• _Requirement_
Give all the data again exactly.

Stored data entries

┌────────

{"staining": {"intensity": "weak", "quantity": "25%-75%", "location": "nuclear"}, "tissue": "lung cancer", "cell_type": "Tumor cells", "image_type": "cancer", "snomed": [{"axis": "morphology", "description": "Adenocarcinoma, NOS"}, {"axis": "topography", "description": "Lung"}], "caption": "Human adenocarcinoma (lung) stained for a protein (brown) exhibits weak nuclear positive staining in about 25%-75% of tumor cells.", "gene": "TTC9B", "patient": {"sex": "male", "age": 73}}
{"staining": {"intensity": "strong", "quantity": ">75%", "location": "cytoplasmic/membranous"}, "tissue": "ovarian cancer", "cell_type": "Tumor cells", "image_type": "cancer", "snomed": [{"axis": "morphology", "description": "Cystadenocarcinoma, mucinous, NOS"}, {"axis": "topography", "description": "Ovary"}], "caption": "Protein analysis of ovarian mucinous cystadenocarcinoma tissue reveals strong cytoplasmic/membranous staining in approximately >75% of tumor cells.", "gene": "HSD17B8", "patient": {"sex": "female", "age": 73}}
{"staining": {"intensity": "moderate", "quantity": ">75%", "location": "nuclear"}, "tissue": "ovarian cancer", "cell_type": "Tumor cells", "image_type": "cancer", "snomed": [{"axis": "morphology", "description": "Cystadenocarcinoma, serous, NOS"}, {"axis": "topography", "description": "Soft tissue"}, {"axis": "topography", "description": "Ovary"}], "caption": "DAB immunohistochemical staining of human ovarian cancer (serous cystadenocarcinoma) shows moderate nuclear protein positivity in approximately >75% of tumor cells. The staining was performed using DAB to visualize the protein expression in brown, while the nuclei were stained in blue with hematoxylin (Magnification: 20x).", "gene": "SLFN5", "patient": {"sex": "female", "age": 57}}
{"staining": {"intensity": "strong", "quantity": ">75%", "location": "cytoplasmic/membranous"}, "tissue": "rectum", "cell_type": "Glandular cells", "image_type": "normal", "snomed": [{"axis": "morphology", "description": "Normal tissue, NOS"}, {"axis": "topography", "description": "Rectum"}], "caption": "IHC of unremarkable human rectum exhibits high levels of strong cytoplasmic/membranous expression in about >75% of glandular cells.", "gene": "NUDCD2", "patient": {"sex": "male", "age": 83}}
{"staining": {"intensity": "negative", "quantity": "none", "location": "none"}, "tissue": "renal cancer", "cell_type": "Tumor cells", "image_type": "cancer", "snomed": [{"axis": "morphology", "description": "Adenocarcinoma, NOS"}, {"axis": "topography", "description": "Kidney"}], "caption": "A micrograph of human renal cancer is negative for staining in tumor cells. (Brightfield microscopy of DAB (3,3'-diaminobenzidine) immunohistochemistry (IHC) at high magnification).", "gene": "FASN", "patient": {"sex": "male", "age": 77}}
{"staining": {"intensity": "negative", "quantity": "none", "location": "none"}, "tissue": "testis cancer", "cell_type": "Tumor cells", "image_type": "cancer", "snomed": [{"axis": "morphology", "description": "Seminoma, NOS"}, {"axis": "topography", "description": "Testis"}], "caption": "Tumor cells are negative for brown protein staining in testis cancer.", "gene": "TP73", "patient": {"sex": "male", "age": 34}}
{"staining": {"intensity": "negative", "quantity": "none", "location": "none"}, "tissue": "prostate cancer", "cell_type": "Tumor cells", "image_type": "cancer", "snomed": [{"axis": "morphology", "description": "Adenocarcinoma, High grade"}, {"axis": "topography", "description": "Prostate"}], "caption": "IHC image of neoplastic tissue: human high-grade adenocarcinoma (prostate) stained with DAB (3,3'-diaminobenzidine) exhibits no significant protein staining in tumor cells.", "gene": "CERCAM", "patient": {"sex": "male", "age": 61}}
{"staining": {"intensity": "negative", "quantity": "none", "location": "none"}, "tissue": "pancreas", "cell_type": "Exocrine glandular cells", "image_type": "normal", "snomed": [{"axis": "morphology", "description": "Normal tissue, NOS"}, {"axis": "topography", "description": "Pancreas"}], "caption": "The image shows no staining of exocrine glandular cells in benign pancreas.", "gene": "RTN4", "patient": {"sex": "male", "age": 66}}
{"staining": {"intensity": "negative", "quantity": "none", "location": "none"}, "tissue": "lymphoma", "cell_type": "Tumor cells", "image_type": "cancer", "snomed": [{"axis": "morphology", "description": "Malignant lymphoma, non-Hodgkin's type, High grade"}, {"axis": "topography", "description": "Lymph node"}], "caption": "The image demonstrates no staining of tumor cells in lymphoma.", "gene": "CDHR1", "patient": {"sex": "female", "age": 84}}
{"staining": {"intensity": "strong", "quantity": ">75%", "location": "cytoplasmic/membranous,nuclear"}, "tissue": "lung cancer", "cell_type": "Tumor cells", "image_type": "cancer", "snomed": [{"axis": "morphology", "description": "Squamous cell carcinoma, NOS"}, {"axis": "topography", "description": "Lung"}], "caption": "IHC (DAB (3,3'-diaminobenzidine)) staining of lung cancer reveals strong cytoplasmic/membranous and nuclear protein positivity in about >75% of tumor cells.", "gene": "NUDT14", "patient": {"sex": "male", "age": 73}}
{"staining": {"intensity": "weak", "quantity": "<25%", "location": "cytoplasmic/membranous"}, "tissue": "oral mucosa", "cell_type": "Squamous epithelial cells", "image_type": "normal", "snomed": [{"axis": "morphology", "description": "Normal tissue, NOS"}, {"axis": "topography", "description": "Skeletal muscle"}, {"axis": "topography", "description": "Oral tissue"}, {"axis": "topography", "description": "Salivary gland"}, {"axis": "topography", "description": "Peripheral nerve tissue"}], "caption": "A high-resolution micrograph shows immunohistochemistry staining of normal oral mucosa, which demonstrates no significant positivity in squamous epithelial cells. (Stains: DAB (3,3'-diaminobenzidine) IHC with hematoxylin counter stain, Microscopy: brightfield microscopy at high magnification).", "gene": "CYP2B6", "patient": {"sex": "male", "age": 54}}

└────────

• _Result_
{"staining": {"intensity": "weak", "quantity": "25%-75%", "location": "nuclear"}, "tissue": "lung cancer", "cell_type": "Tumor cells", "image_type": "cancer", "snomed": [{"axis": "morphology", "description": "Adenocarcinoma, NOS"}, {"axis": "topography", "description": "Lung"}], "caption": "Human adenocarcinoma (lung) stained for a protein (brown) exhibits weak nuclear positive staining in about 25%-75% of tumor cells.", "gene": "TTC9B", "patient": {"sex": "male", "age": 73}}
{"staining": {"intensity": "strong", "quantity": ">75%", "location": "cytoplasmic/membranous"}, "tissue": "ovarian cancer", "cell_type": "Tumor cells", "image_type": "cancer", "snomed": [{"axis": "morphology", "description": "Cystadenocarcinoma, mucinous, NOS"}, {"axis": "topography", "description": "Ovary"}], "caption": "Protein analysis of ovarian mucinous cystadenocarcinoma tissue reveals strong cytoplasmic/membranous staining in approximately >75% of tumor cells.", "gene": "HSD17B8", "patient": {"sex": "female", "age": 73}}
{"staining": {"intensity": "moderate", "quantity": ">75%", "location": "nuclear"}, "tissue": "ovarian cancer", "cell_type": "Tumor cells", "image_type": "cancer", "snomed": [{"axis": "morphology", "description": "Cystadenocarcinoma, serous, NOS"}, {"axis": "topography", "description": "Soft tissue"}, {"axis": "topography", "description": "Ovary"}], "caption": "DAB immunohistochemical staining of human ovarian cancer (serous cystadenocarcinoma) shows moderate nuclear protein positivity in approximately >75% of tumor cells. The staining was performed using DAB to visualize the protein expression in brown, while the nuclei were stained in blue with hematoxylin (Magnification: 20x).", "gene": "SLFN5", "patient": {"sex": "female", "age": 57}}
{"staining": {"intensity": "strong", "quantity": ">75%", "location": "cytoplasmic/membranous"}, "tissue": "rectum", "cell_type": "Glandular cells", "image_type": "normal", "snomed": [{"axis": "morphology", "description": "Normal tissue, NOS"}, {"axis": "topography", "description": "Rectum"}], "caption": "IHC of unremarkable human rectum exhibits high levels of strong cytoplasmic/membranous expression in about >75% of glandular cells.", "gene": "NUDCD2", "patient": {"sex": "male", "age": 83}}
{"staining": {"intensity": "negative", "quantity": "none", "location": "none"}, "tissue": "renal cancer", "cell_type": "Tumor cells", "image_type": "cancer", "snomed": [{"axis": "morphology", "description": "Adenocarcinoma, NOS"}, {"axis": "topography", "description": "Kidney"}], "caption": "A micrograph of human renal cancer is negative for staining in tumor cells. (Brightfield microscopy of DAB (3,3'-diaminobenzidine) immunohistochemistry (IHC) at high magnification).", "gene": "FASN", "patient": {"sex": "male", "age": 77}}
{"staining": {"intensity": "negative", "quantity": "none", "location": "none"}, "tissue": "testis cancer", "cell_type": "Tumor cells", "image_type": "cancer", "snomed": [{"axis": "morphology", "description": "Seminoma, NOS"}, {"axis": "topography", "description": "Testis"}], "caption": "Tumor cells are negative for brown protein staining in testis cancer.", "gene": "TP73", "patient": {"sex": "male", "age": 34}}
{"staining": {"intensity": "negative", "quantity": "none", "location": "none"}, "tissue": "prostate cancer", "cell_type": "Tumor cells", "image_type": "cancer", "snomed": [{"axis": "morphology", "description": "Adenocarcinoma, High grade"}, {"axis": "topography", "description": "Prostate"}], "caption": "IHC image of neoplastic tissue: human high-grade adenocarcinoma (prostate) stained with DAB (3,3'-diaminobenzidine) exhibits no significant protein staining in tumor cells.", "gene": "CERCAM", "patient": {"sex": "male", "age": 61}}
{"staining": {"intensity": "negative", "quantity": "none", "location": "none"}, "tissue": "pancreas", "cell_type": "Exocrine glandular cells", "image_type": "normal", "snomed": [{"axis": "morphology", "description": "Normal tissue, NOS"}, {"axis": "topography", "description": "Pancreas"}], "caption": "The image shows no staining of exocrine glandular cells in benign pancreas.", "gene": "RTN4", "patient": {"sex": "male", "age": 66}}
{"staining": {"intensity": "negative", "quantity": "none", "location": "none"}, "tissue": "lymphoma", "cell_type": "Tumor cells", "image_type": "cancer", "snomed": [{"axis": "morphology", "description": "Malignant lymphoma, non-Hodgkin's type, High grade"}, {"axis": "topography", "description": "Lymph node"}], "caption": "The image demonstrates no staining of tumor cells in lymphoma.", "gene": "CDHR1", "patient": {"sex": "female", "age": 84}}
{"staining": {"intensity": "strong", "quantity": ">75%", "location": "cytoplasmic/membranous,nuclear"}, "tissue": "lung cancer", "cell_type": "Tumor cells", "image_type": "cancer", "snomed": [{"axis": "morphology", "description": "Squamous cell carcinoma, NOS"}, {"axis": "topography", "description": "Lung"}], "caption": "IHC (DAB (3,3'-diaminobenzidine)) staining of lung cancer reveals strong cytoplasmic/membranous and nuclear protein positivity in about >75% of tumor cells.", "gene": "NUDT14", "patient": {"sex": "male", "age": 73}}
{"staining": {"intensity": "weak", "quantity": "<25%", "location": "cytoplasmic/membranous"}, "tissue": "oral mucosa", "cell_type": "Squamous epithelial cells", "image_type": "normal", "snomed": [{"axis": "morphology", "description": "Normal tissue, NOS"}, {"axis": "topography", "description": "Skeletal muscle"}, {"axis": "topography", "description": "Oral tissue"}, {"axis": "topography", "description": "Salivary gland"}, {"axis": "topography", "description": "Peripheral nerve tissue"}], "caption": "A high-resolution micrograph shows immunohistochemistry staining of normal oral mucosa, which demonstrates no significant positivity in squamous epithelial cells. (Stains: DAB (3,3'-diaminobenzidine) IHC with hematoxylin counter stain, Microscopy: brightfield microscopy at high magnification).", "gene": "CYP2B6", "patient": {"sex": "male", "age": 54}}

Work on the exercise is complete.